> Requirement: Transcribe every line of text in the rows below without changing anything, and leave the pictures out of your answer.

──────── Supplied entries

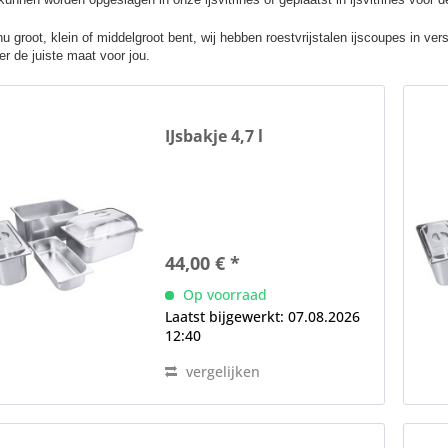
nu groot, klein of middelgroot bent, wij hebben roestvrijstalen ijscoupes in ve
er de juiste maat voor jou.
IJsbakje 4,7 l
44,00 € *
Op voorraad
Laatst bijgewerkt: 07.08.2026
12:40
vergelijken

────────────────

> Result of the task:
nu groot, klein of middelgroot bent, wij hebben roestvrijstalen ijscoupes in ve
er de juiste maat voor jou.
IJsbakje 4,7 l
44,00 € *
Op voorraad
Laatst bijgewerkt: 07.08.2026
12:40
vergelijken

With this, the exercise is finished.